TO DO: In the records below, some lines hold the word "Доставка". Copy each of those lines.
[[ INPUT DATA, beginning ]]
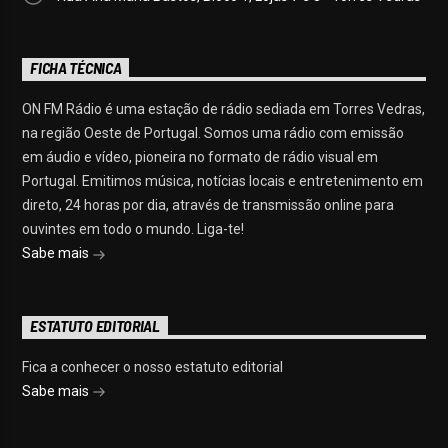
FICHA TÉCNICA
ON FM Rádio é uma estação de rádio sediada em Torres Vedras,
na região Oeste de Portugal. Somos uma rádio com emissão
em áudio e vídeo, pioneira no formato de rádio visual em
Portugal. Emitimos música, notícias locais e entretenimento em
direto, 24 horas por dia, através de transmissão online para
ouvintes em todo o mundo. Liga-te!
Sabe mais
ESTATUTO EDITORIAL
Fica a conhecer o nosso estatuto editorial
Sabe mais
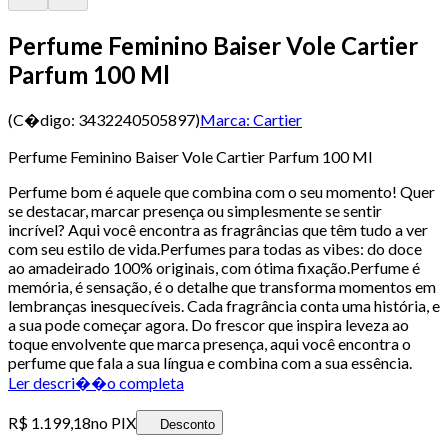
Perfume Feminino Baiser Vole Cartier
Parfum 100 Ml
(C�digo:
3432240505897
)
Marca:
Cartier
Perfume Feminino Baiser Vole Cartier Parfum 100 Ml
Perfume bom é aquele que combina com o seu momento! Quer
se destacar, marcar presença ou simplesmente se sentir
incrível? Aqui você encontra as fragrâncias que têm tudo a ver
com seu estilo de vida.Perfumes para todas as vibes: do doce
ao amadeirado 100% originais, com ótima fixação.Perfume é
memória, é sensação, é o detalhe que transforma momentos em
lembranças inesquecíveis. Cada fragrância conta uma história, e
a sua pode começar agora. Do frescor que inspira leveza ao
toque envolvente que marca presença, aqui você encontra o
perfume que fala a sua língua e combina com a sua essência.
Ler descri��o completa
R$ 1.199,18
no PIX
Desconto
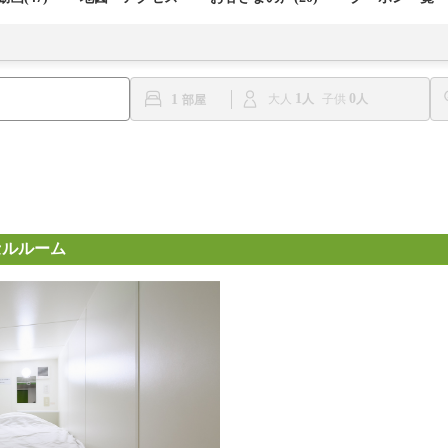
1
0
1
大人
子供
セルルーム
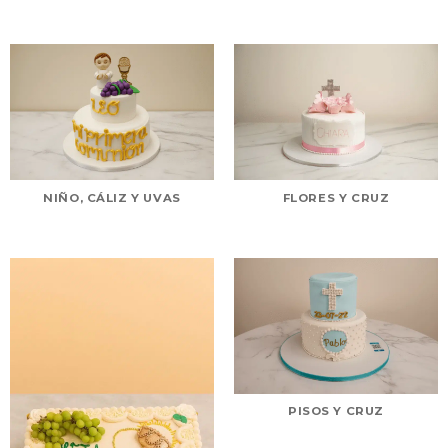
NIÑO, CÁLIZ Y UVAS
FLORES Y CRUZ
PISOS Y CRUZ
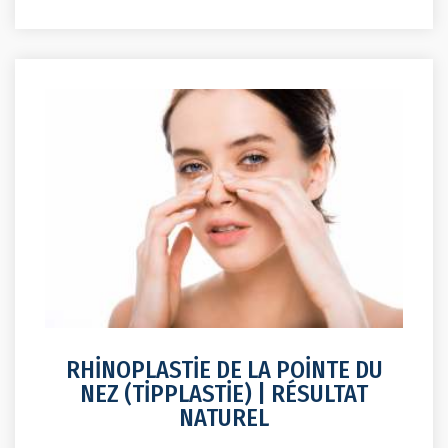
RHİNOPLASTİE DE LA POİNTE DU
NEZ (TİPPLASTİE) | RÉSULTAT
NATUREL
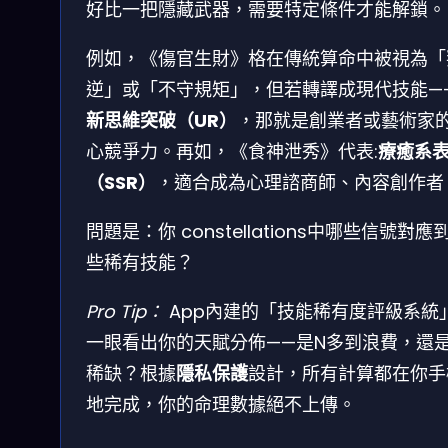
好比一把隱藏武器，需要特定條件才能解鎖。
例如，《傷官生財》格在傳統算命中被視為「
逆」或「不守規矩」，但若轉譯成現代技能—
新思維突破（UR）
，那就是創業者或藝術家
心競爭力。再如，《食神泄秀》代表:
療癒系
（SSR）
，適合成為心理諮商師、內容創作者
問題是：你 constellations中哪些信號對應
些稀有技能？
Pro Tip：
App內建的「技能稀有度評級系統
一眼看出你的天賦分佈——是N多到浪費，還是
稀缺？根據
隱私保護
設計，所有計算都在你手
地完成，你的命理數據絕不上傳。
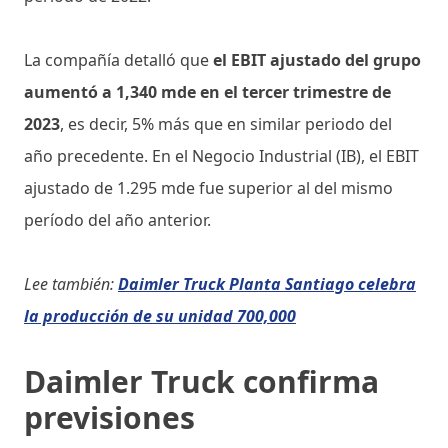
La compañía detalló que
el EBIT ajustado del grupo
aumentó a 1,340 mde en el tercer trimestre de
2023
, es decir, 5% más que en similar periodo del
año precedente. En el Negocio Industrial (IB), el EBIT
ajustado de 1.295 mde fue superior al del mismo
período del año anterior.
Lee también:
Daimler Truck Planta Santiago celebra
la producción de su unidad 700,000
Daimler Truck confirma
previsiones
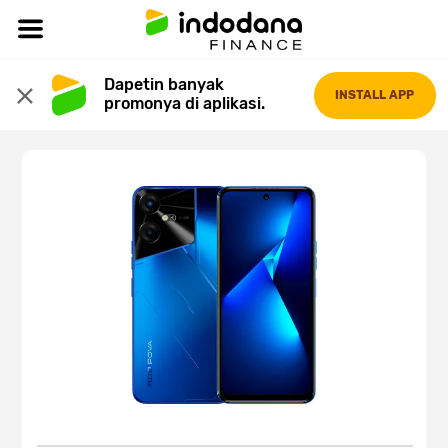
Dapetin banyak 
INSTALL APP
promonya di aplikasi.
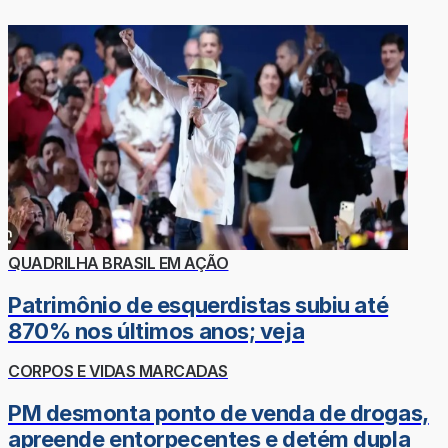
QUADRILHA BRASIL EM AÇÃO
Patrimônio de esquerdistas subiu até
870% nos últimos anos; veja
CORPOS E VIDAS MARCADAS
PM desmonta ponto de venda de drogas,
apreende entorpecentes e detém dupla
[[ INPUT DATA, end ]]
[[ INPUT DATA, beginning ]]
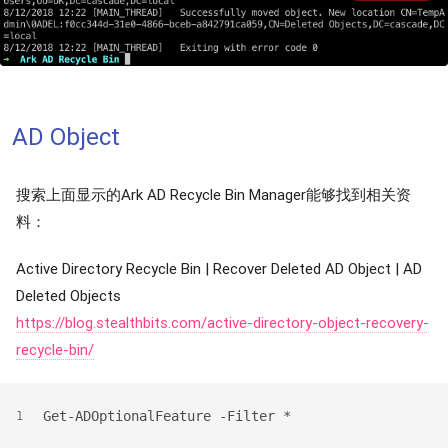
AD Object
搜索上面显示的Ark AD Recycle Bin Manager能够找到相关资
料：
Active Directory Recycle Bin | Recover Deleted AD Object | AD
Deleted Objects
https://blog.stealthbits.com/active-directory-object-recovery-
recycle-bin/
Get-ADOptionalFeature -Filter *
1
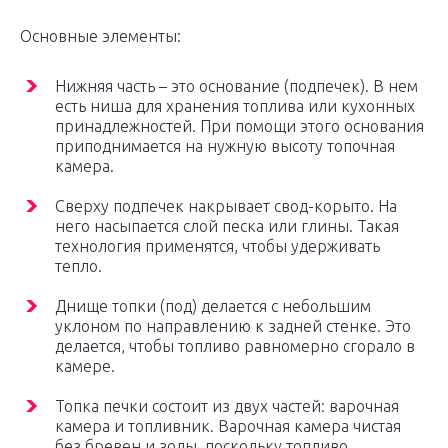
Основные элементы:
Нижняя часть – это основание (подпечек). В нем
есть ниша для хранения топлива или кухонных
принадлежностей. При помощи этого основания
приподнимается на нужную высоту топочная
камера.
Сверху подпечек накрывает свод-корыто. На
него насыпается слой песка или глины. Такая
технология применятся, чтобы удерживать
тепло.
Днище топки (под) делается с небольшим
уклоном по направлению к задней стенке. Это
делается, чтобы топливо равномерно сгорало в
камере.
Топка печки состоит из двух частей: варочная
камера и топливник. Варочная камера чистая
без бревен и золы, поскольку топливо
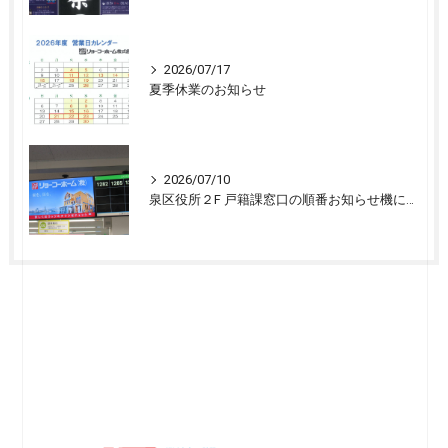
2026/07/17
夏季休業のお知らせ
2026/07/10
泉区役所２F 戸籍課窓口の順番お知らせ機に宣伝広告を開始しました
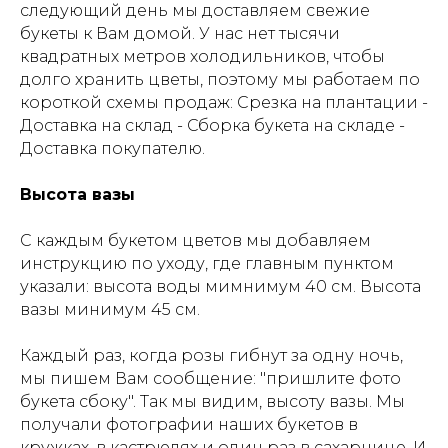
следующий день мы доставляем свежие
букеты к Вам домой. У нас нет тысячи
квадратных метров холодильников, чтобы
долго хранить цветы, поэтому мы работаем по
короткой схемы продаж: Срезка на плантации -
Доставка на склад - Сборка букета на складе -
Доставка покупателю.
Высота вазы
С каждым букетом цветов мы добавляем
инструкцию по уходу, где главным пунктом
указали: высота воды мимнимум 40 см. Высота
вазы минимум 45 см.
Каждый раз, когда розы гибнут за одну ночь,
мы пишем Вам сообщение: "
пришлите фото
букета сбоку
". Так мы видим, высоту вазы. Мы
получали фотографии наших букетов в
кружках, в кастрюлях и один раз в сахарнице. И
[[ INPUT DATA, end ]]
[[ INPUT DATA, beginning ]]
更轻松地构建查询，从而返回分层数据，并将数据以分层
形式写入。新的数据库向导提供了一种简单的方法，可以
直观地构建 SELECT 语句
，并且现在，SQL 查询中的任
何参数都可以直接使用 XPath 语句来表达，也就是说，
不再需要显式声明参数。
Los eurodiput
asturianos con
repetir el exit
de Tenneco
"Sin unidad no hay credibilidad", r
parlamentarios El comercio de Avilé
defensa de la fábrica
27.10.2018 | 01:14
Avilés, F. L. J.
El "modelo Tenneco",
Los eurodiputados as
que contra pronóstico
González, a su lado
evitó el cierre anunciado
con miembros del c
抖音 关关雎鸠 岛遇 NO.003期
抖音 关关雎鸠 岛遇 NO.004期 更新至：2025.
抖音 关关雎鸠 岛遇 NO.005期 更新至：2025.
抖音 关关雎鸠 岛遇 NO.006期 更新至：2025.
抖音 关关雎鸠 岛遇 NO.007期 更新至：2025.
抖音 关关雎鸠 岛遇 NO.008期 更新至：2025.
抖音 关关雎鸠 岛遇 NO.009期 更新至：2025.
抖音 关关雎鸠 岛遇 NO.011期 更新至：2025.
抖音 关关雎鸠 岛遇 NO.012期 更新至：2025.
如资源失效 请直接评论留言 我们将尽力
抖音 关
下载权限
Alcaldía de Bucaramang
[[ INPUT DATA, end ]]
EXERCISE RESPONSE:
Доставка на склад - Сборка букета на складе -
Доставка покупателю.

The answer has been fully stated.